When Jackie wrote about the glitch on the 23andMe message board, she got a quick reply: That's not an error, another user wrote; it means that you and Alex are more distantly related than you think. The scientists in Jackie's lab agreed: Full siblings have about one-half their DNA in common, as do parents and their children. But the genome scan must have showed that she and Alex share one-fourth of their DNA instead. That proportion could imply that two samples came from a niece and her uncle, or from a girl and her grandfather. But it could also mean that Jackie and Alex were half-siblings—that they shared one parent but not the other.

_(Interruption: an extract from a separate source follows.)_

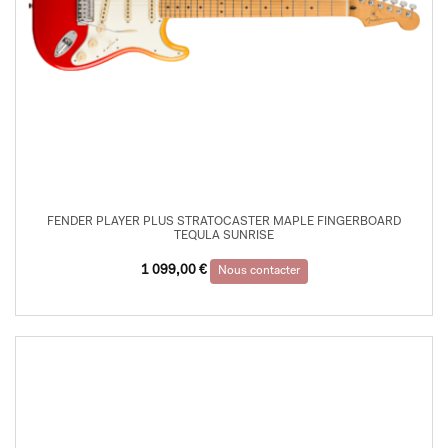
FENDER PLAYER PLUS STRATOCASTER MAPLE FINGERBOARD
TEQULA SUNRISE
1 099,00
€
Nous contacter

Alex, who is eight years older than his sister, refused to believe the news. When Jackie called him to explain what the "uncle" thing was all about, he snapped at her. She'd never seen the "Robot" so angry or distraught. "Mom did not cheat on Dad," he said. "It's a data-entry mistake. You're crazy!" But for Jackie, something had begun to click. She and her brother had never looked that much alike, and their personalities were opposite. Their parents had been separated for 20 years, and Jackie was never close with the man she’d always called her dad. Though he lived just 10 minutes down the road, they rarely talked at all. When she had a baby last year, he didn't even come to visit.

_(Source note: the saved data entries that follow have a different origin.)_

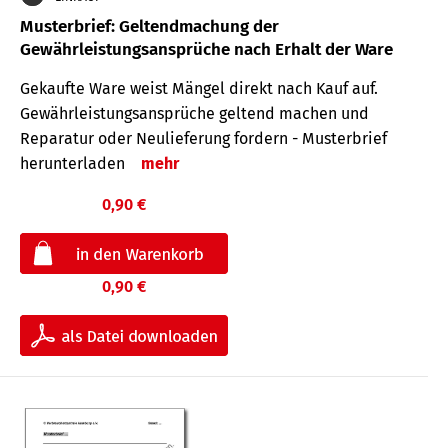
Musterbrief: Geltendmachung der
Gewährleistungsansprüche nach Erhalt der Ware
Gekaufte Ware weist Mängel direkt nach Kauf auf.
Gewährleistungsansprüche geltend machen und
Reparatur oder Neulieferung fordern - Musterbrief
herunterladen
mehr
0,90 €
0,90 €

Jackie had sent in her DNA to learn something new about herself but ended up more confused than ever. That night, she went to her mother's house and heard about a one-night stand with a much older man, her biological father, now dead for many years. When she got home that night she went to the bathroom to wash off her makeup. "I didn't recognize myself," she says. "I looked in the mirror and thought, who is this person?"

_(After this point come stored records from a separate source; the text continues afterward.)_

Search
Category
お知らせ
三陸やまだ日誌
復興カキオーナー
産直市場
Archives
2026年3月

Last December, 23andMe announced that it would be cutting prices for its genome scans. The 7-year-old company reduced the cost from $299 to $99, in the hopes of building a database of 1 million users by the end of 2013. (They’re one-quarter of the way there.) If that happens, how many of those clients will find themselves in the same dismaying situation as Jackie and her brother?

The study of false fatherhood, or nonpaternity, has turned up a wide variety of answers. University of Oklahoma anthropologist Kermyt Anderson says that measured rates of nonpaternity vary quite dramatically depending on the group of people being tested. Among those men who are quite confident of their status as biological fathers—the ones who volunteer their families for genetic studies of inheritance, for example—Anderson found a rate of nonpaternity of roughly 1.7 percent. At minimum, he says, 1 in 60 dads raises children that don't belong to him.

Anderson also went through data from companies that make their money testing for paternity. The men who send off DNA for these commercial tests presumably have cause to be suspicious. These men should have the highest incidence of nonpaternity, Anderson says. When he checked the research on this population, he found a median rate of close to 30 percent.